*** Opening of Recorded information ***

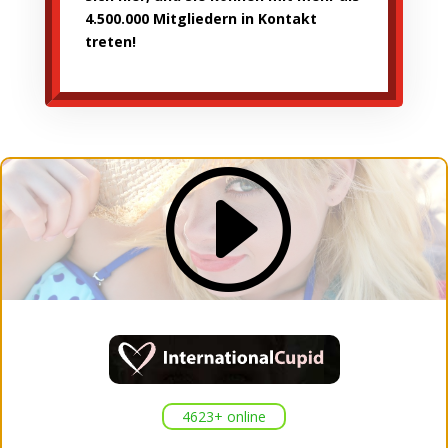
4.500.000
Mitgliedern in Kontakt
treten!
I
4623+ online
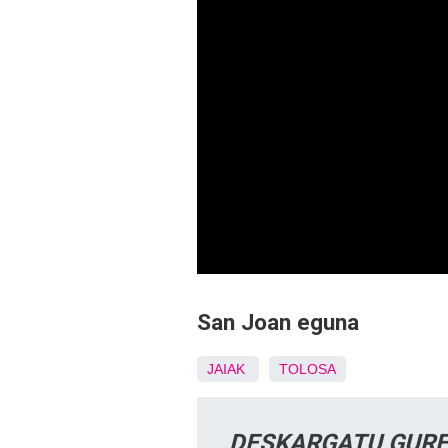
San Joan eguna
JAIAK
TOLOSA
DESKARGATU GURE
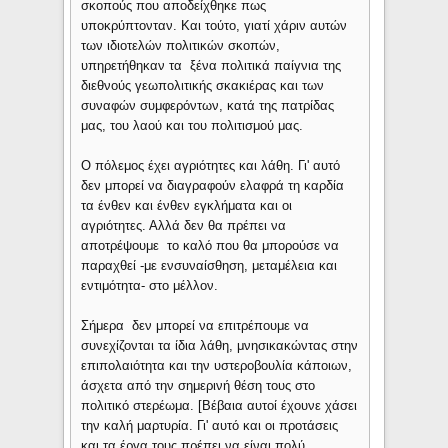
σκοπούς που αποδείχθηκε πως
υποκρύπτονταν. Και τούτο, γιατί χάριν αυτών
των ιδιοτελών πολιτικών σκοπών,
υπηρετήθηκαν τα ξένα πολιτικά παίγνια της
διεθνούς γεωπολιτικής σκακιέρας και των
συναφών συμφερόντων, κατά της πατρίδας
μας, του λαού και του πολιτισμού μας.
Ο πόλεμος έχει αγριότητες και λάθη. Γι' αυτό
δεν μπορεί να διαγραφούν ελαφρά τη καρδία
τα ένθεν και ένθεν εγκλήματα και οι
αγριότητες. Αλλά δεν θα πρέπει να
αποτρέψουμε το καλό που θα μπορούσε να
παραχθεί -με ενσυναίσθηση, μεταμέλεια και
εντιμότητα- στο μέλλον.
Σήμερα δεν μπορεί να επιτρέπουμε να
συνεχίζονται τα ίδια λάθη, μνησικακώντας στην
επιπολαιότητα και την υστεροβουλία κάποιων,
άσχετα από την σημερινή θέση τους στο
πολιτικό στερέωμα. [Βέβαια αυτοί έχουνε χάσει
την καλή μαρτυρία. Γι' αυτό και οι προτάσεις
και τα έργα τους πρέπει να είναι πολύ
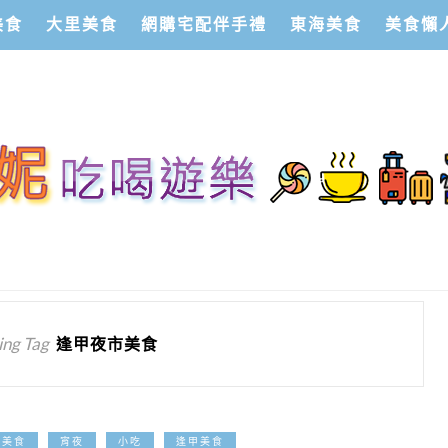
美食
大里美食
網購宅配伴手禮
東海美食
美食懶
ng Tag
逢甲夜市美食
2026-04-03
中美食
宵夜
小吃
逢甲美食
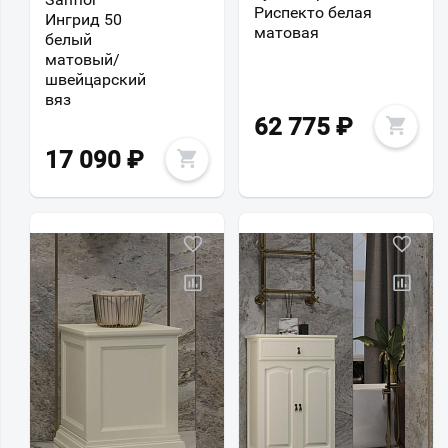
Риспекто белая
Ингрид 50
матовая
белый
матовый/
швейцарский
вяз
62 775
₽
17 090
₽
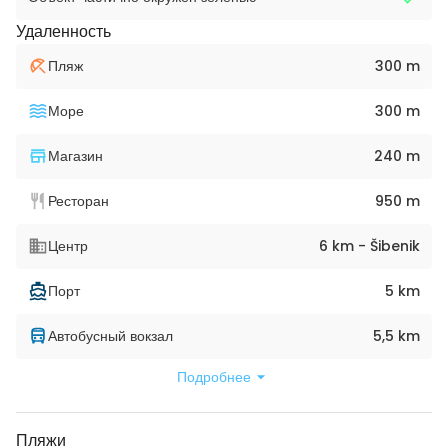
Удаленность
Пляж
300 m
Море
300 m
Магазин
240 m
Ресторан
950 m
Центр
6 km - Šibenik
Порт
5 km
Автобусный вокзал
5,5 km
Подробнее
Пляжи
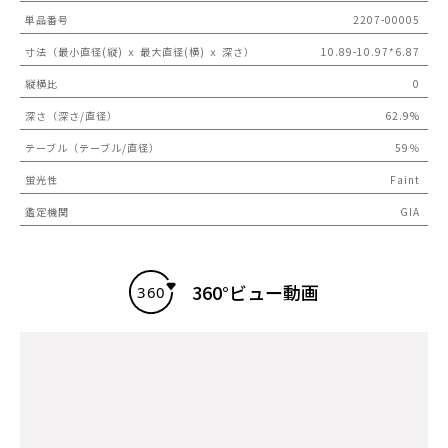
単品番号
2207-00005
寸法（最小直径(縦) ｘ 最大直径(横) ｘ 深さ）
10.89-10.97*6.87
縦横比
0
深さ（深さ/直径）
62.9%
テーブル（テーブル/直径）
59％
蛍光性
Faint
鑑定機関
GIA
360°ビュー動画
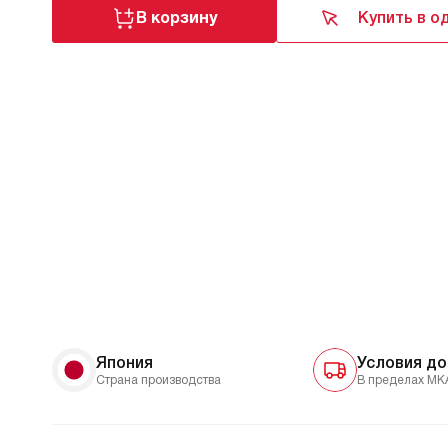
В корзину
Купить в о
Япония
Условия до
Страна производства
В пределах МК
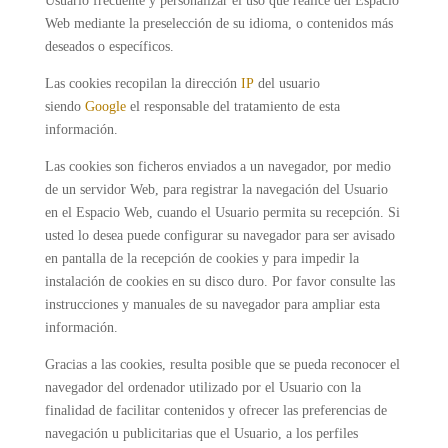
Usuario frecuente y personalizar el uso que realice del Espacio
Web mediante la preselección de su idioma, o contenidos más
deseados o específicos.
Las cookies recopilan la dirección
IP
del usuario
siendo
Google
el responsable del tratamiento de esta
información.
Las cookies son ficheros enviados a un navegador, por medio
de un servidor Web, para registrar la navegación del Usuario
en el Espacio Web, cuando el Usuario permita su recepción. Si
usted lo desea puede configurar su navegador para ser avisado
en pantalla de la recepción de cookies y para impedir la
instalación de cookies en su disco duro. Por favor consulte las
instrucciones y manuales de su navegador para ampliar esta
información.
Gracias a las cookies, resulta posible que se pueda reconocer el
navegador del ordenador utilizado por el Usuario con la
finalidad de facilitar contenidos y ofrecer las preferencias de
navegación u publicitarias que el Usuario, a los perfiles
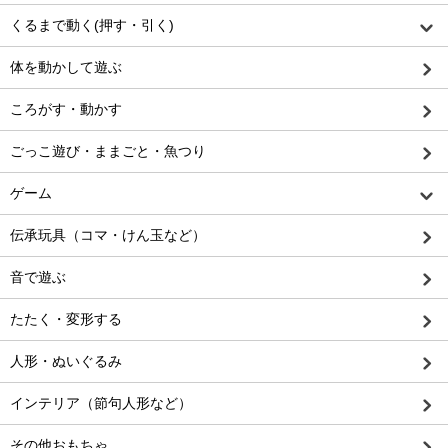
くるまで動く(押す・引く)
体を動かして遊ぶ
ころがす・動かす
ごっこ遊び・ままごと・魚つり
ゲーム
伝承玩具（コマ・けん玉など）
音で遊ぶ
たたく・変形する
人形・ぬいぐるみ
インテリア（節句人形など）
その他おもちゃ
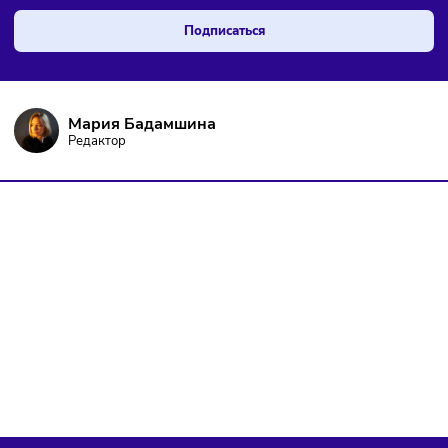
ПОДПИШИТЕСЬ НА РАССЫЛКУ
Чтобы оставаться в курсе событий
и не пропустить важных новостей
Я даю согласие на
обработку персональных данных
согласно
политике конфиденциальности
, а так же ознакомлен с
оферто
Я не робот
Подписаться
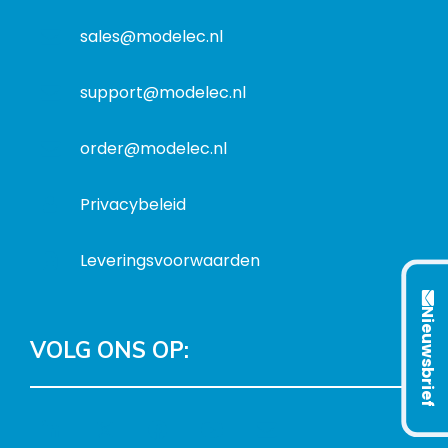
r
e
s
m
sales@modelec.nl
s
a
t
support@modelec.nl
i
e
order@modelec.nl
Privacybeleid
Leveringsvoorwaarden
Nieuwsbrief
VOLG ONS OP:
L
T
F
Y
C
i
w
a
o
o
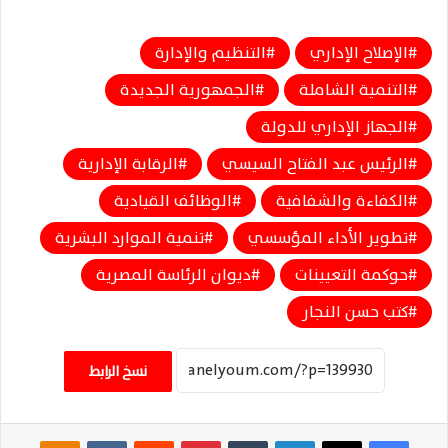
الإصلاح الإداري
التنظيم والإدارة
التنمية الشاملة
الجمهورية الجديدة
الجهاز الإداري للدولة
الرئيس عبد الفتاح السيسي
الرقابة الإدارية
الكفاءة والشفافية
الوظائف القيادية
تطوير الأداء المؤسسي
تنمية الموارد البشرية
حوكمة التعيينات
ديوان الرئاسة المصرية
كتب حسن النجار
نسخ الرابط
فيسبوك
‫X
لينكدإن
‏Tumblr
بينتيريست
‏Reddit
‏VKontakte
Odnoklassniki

*** Close of Recorded information ***

* [Aim of the task]
Please rewrite everything from the line containing "Usuario frecuente y" down to the line containing "Подписаться" as a numbered list, one line per item, without blank lines. Leave out the pictures.

* [Answer to the exercise]
1. Usuario frecuente y personalizar el uso que realice del Espacio
2. Web mediante la preselección de su idioma, o contenidos más
3. deseados o específicos.
4. Las cookies recopilan la dirección
5. IP
6. del usuario
7. siendo
8. Google
9. el responsable del tratamiento de esta
10. información.
11. Las cookies son ficheros enviados a un navegador, por medio
12. de un servidor Web, para registrar la navegación del Usuario
13. en el Espacio Web, cuando el Usuario permita su recepción. Si
14. usted lo desea puede configurar su navegador para ser avisado
15. en pantalla de la recepción de cookies y para impedir la
16. instalación de cookies en su disco duro. Por favor consulte las
17. instrucciones y manuales de su navegador para ampliar esta
18. información.
19. Gracias a las cookies, resulta posible que se pueda reconocer el
20. navegador del ordenador utilizado por el Usuario con la
21. finalidad de facilitar contenidos y ofrecer las preferencias de
22. navegación u publicitarias que el Usuario, a los perfiles
23. くるまで動く(押す・引く)
24. 体を動かして遊ぶ
25. ころがす・動かす
26. ごっこ遊び・ままごと・魚つり
27. ゲーム
28. 伝承玩具（コマ・けん玉など）
29. 音で遊ぶ
30. たたく・変形する
31. 人形・ぬいぐるみ
32. インテリア（節句人形など）
33. その他おもちゃ
34. ПОДПИШИТЕСЬ НА РАССЫЛКУ
35. Чтобы оставаться в курсе событий
36. и не пропустить важных новостей
37. Я даю согласие на
38. обработку персональных данных
39. согласно
40. политике конфиденциальности
41. , а так же ознакомлен с
42. оферто
43. Я не робот
44. Подписаться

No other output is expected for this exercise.